## BEGIN Text block

Estimating Your Pension
Your first step in estimating your pension will always be to figure your FAC. Then you use the pension formula to figure your straight life calculation. Once you know your straight life amount, you have a basis for estimating an early reduced, survivor, and equated pension.
It's very important that you understand the concepts presented here before you make irrevocable selections you'll have to live with throughout your retirement. Once you're familiar with these fundamentals you can move on to the next section for step-by-step help in estimating your pension.
The Pension Formula
Your annual benefit is based on a formula that multiplies your final average compensation by a pension factor times your years of service.
-
Final average compensation (FAC).
For
MIP members, the highest three consecutive years of earnings (36 months) are averaged to determine your final average compensation, or FAC. If you are a
Basic Plan member, your highest five consecutive years of earnings (60 months) are averaged to determine your FAC.
Note: Your highest three or five consecutive years of earnings may have
occurred earlier in your career, however we still refer to it as your final average compensation.
For more details on the types of compensation used in your FAC, click here.

## END Text block
## BEGIN Records shown

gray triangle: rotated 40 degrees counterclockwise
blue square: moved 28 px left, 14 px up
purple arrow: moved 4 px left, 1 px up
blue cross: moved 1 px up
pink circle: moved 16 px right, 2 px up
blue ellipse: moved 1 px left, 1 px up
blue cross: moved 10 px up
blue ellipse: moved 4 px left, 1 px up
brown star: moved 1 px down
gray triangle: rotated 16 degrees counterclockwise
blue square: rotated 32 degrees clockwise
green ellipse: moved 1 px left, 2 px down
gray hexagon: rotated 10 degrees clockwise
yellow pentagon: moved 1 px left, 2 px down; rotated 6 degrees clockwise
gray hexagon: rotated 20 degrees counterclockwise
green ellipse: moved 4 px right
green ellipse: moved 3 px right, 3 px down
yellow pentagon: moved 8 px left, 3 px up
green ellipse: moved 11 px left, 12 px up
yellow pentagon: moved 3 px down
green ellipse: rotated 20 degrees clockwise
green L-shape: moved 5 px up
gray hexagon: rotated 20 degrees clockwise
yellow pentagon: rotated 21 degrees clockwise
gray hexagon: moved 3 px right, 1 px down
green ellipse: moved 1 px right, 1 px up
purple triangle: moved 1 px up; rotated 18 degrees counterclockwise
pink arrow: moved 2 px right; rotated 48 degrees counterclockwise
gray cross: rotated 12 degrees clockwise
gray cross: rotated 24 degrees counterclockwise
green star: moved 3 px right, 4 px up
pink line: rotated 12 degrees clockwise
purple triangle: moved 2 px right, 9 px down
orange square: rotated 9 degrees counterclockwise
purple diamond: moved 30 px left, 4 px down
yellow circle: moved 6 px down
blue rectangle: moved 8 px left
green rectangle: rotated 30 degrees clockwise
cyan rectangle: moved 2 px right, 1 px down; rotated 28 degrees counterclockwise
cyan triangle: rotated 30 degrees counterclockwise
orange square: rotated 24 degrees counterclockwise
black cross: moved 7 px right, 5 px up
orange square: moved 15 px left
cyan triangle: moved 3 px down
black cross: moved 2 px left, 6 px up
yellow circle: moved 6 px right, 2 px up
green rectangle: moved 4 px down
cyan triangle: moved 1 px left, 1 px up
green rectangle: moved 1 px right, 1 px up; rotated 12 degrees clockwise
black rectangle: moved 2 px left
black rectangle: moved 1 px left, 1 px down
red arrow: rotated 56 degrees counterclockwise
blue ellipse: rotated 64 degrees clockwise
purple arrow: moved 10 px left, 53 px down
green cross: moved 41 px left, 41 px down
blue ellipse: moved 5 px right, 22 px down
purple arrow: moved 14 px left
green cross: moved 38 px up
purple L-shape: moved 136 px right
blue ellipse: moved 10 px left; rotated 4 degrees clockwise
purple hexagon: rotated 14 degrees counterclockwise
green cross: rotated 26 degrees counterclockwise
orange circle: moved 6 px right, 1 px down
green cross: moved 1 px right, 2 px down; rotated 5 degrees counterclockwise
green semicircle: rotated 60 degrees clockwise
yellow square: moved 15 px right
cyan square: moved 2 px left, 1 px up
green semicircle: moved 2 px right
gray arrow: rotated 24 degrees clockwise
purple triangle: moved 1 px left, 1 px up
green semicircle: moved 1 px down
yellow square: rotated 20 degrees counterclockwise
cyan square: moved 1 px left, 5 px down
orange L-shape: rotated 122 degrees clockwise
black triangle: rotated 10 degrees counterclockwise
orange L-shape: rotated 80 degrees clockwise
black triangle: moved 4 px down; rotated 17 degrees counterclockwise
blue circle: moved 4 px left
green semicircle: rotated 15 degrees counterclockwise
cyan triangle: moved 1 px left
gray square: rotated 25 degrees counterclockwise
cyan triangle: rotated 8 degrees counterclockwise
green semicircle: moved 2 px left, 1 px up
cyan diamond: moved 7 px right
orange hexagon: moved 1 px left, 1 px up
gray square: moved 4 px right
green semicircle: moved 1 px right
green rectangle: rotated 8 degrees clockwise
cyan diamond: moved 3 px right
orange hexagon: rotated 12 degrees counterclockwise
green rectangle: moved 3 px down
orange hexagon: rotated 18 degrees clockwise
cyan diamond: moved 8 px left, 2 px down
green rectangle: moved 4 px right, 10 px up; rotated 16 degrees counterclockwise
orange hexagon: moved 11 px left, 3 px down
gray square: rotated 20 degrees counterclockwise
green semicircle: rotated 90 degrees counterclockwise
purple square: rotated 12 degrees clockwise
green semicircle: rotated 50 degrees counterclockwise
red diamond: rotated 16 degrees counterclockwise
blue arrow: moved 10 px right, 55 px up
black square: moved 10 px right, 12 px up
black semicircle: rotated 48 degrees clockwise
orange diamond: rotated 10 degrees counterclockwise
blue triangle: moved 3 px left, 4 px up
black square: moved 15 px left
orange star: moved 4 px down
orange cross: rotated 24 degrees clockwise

## END Records shown

• [Requirements]:
Rewrite the stretch of the pension text from "It's very important" through "average compensation (FAC).", changing "irrevocable" to "permanent".

• [Result for this task]:
It's very important that you understand the concepts presented here before you make permanent selections you'll have to live with throughout your retirement. Once you're familiar with these fundamentals you can move on to the next section for step-by-step help in estimating your pension.
The Pension Formula
Your annual benefit is based on a formula that multiplies your final average compensation by a pension factor times your years of service.
-
Final average compensation (FAC).